Avec la disparition de l’ancien premier ministre Kiichi Miyazawa, mort jeudi 28 juin à l’âge de 87 ans, le Japon perd l’un des derniers hommes politiques dont la carrière a jalonné ces cinquante dernières années. Expert des finances, à deux reprises « grand argentier » du pays, il fut premier ministre de novembre 1991 à août 1993. Il lui incomba de gérer à la fois la flambée du yen et l’éclatement de la « bulle financière » qui allait s’ensuivre. On lui reprocha alors de ne pas avoir pris les mesures nécessaires. Chose rare, après avoir quitté ses fonctions, il revint aux finances dans les cabinets Keizo Onuchi et Yoshiro Mori entre 1999 et 2003.
Affable et souriant, faisant preuve d’une grande souplesse d’esprit et non dépourvu d’une ironie acerbe, M. Miyazawa s’inscrit dans la lignée des hauts fonctionnaires devenus hommes politiques dans les années 1960-1970 qui placèrent le Japon sur l’orbite de la croissance économique. « Enfant de Nagata-cho » (quartier des instances gouvernementales et par analogie du monde politique), il était né dans une famille de politiciens d’Hiroshima.
Entré au ministère des finances à sa sortie de l’Université impériale en 1941, anglophone, le jeune Miyazawa fut l’un des délégués japonais à la signature du traité de San Francisco (1951) par lequel le Japon recouvrait sa souveraineté. Elu sénateur en 1953, il devint secrétaire particulier du ministre des finances, Hayato Ikeda, qui allait prendre par la suite les rênes du gouvernement et lancer le Japon vers la haute croissance des années 1960. Dans le cabinet Ikeda, il fut directeur de l’Agence de planification. Une fonction qu’il occupa quatre fois par la suite.
Représentant du Japon au Kennedy Round et ayant participé au premier sommet à Rambouillet en 1975, M. Miyazawa détint successivement les plus importants portefeuilles dans différents cabinets (affaires étrangères, commerce et industrie).
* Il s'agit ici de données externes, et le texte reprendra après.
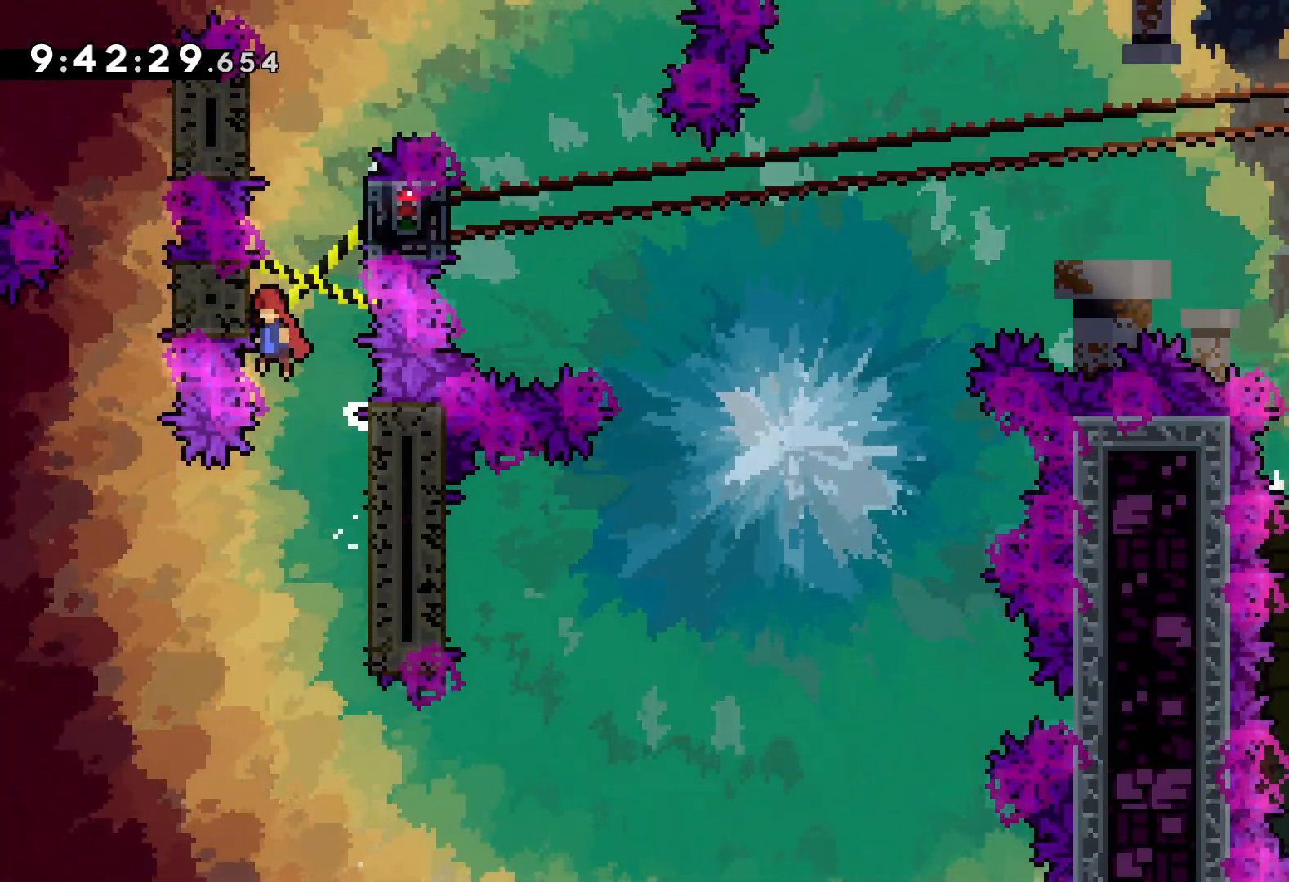
{"keys": ["jump", "left", "right"], "events": [[34, "jump", "down"], [84, "right", "down"], [100, "left", "up"], [167, "jump", "up"], [250, "jump", "down"], [317, "left", "down"], [367, "right", "up"], [384, "jump", "up"], [467, "jump", "down"], [500, "right", "down"]]}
Aux finances, il géra la revalorisation du yen, menant, sous la pression américaine, une politique financière laxiste qui favorisa la formation de la « bulle spéculative » dont l’éclatement précipita le Japon dans la récession pour plus d’une décennie.
En dépit d’un dédain affiché pour les « cuisines de la politique », M. Miyazawa n’en fut pas moins mêlé comme d’autres barons du Parti libéral-démocrate (PLD) à des scandales. L’affaire Recruit, en 1988, le contraint à quitter ses fonctions de ministre des finances dans le cabinet Takeshita. Ce qui ne l’empêcha pas de devenir premier ministre en 1991. Il fut chassé du pouvoir deux ans plus tard par une motion de censure à la suite de la défection d’une partie du PLD.
Le retour aux affaires en 1998 du « patriarche de la finance » fut accueilli avec sarcasme par la presse, qui rappela qu’il avait sa part de responsabilité dans le marasme de l’époque. En 2000, M. Miyazawa proposa des pactes bilatéraux entre banques centrales de la région afin d’éviter des tempêtes monétaires comme celle qui avait balayé l’Asie en 1997-1998.
Considéré comme une « colombe » en politique étrangère, il était hostile à la révision de la Constitution pacifiste, actuellement à l’ordre du jour. Il n’en avait pas moins été le promoteur d’une loi permettant à l’armée nippone d’effectuer des missions de maintien de la paix à l’étranger, sous l’égide des Nations unies.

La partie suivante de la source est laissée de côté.